Memilih dan dipilih, demikian juga mendukung dan didukung, adalah hak politik setiap warga bangsa dalam sebuah negara yang menganut sistem demokrasi elektoral. Kondisi demikian terjadi karena ciri utama dari sistem demokrais elektoral adalah adanya pembatasan (periodisasi) masa jabatan presiden dan wakil presiden sehingga dalam kurun waktu tertentu dilakukan pemilihan.
Kita bersyukur Indonesia telah memantap posisinya sebagai salah satu negara demokrasi terbesar di dunia dan berhasil menyelenggarakan pemilihan presiden secara langsung setiap lima tahun sekali dengan aman, dan bermartabat, sejak gelaran pertama di tahun 2004.
Tentu kita berharap, proses politik tahun 2024 juga berjalan dengan baik.
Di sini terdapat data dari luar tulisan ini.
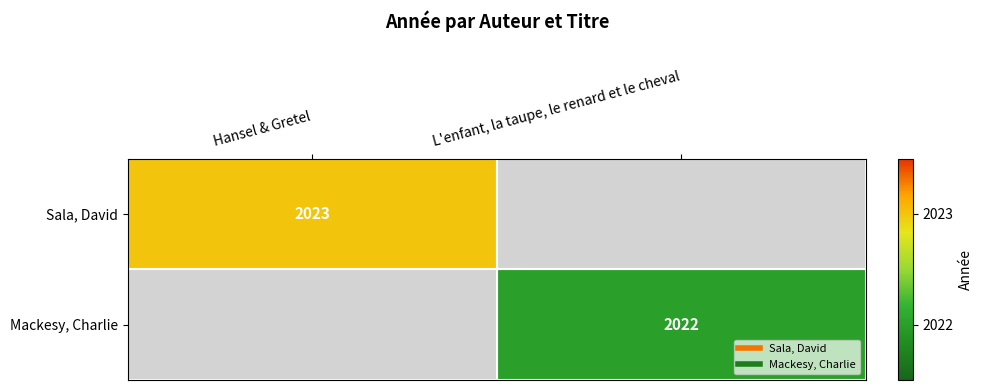

List the series in order of their overall mean, lowest first.

Mackesy, Charlie, Sala, David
Bahwa pada gelaran elektoral sebelumnya masih ada satu-dua kekurangan, belum sepenuhnya terpenuhi rasa keadilan, atau munculnya riak-riak ketidakpuasan lainnya, tidak kita ingkari tetapi bukan alas pembenar untuk berpaling pada sistem politik lain yang belum tentu cocok dengan budaya dan karakteristik masyarakat Indonesia yang majemuk dan senantiasa menjunjung tinggi perbedaan pilihan.
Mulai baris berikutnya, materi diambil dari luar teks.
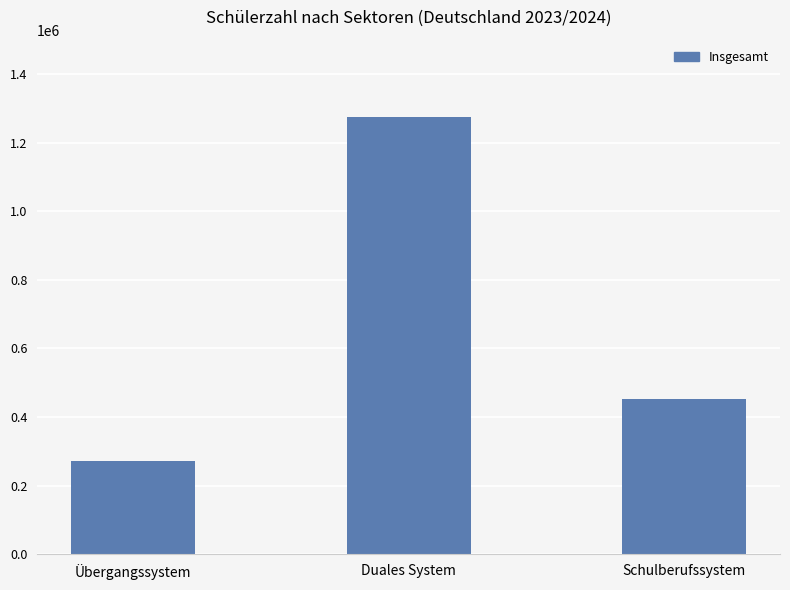

The value at Übergangssystem is 271074. True or false?

True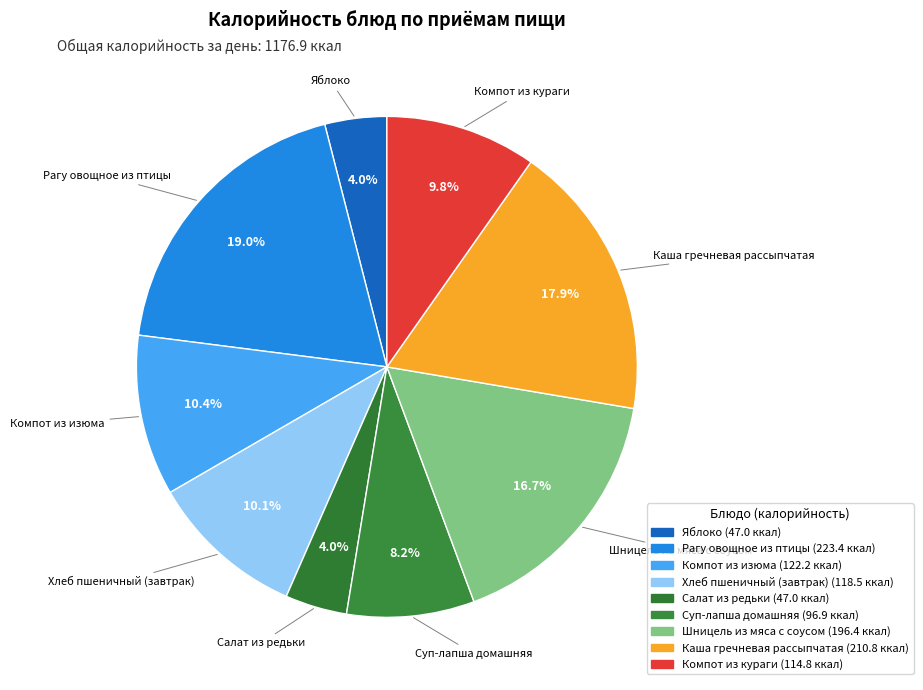

How many segments does this pie chart have?

9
Kita harus mulai berani membuang "berhala" yang masih muncul dalam gelaran demokrasi sebelumnya. Kita melihat Pilpres 2024 dapat menjadi momentum tepat untuk mewujudkannya, dan saya tertarik untuk ikut menjadi bagian di dalamnya.
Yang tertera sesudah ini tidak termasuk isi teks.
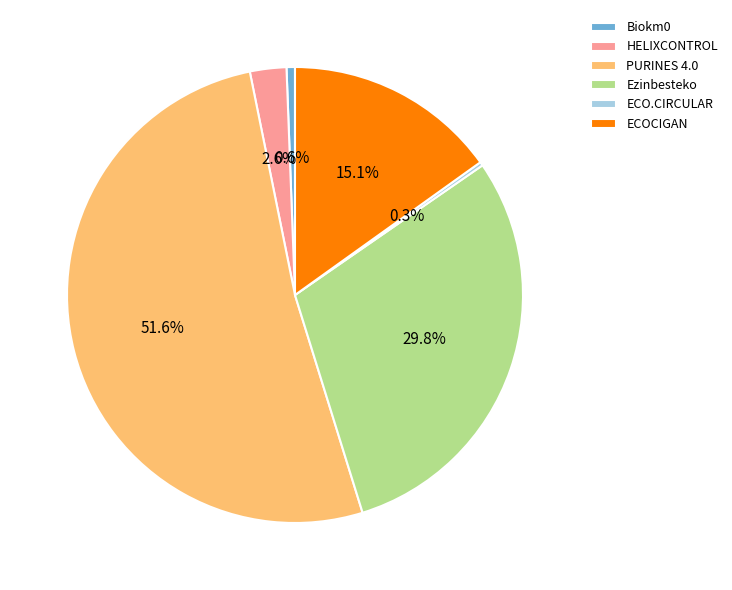

To the nearest percent, what portion does HELIXCONTROL represent?

3%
Perlu saya sampaikan terlebih dulu, bahwa hanya pada Pilpres 2014 saya secara terbuka men-declare dukungan kepada sosok calon presiden (capres) yakni Joko Widodo, yang saat itu masih menjabat Gubernur DKI Jakarta.
Alasannya sederhana saja. Jokowi bukan militer, dan tidak menjadi bagian Orde Baru, dan berasal dari kalangan biasa. Jokowi membawa harapan baru bahwa siapa saja bisa menjadi presiden.
Usai gelaran Pilpres 2014 yang dimenangkan Jokowi, saya kembali ke habitat sebagai "orang bebas". Bahkan dua tahun kemudian saya gencar melakukan kritik terhadap berbagai kebijakannya. Itu sebabnya, pada Pilpres 2019 saya tidak lagi mendukung Jokowi, namun juga tidak memberikan suara untuk lawannya.
Sebab, ketika kita memilih untuk mendukung atau tidak mendukung calon dalam sebuah kontestasi elektoral, hendaknya didasari alasan rasional, bukan karena kebencian pada lawannya. Jangan karena benci pada Togog, lantas memilih Petruk tanpa melihat rekam jejaknya.
Untuk Pilpres 2024 mendatang, saya telah memantapkan diri menjadi pendukung Anies Rasyid Baswedan. Seperti halnya di tahun 2014, saya juga menyatakan dukungan itu secara terbuka melalui akun media sosial.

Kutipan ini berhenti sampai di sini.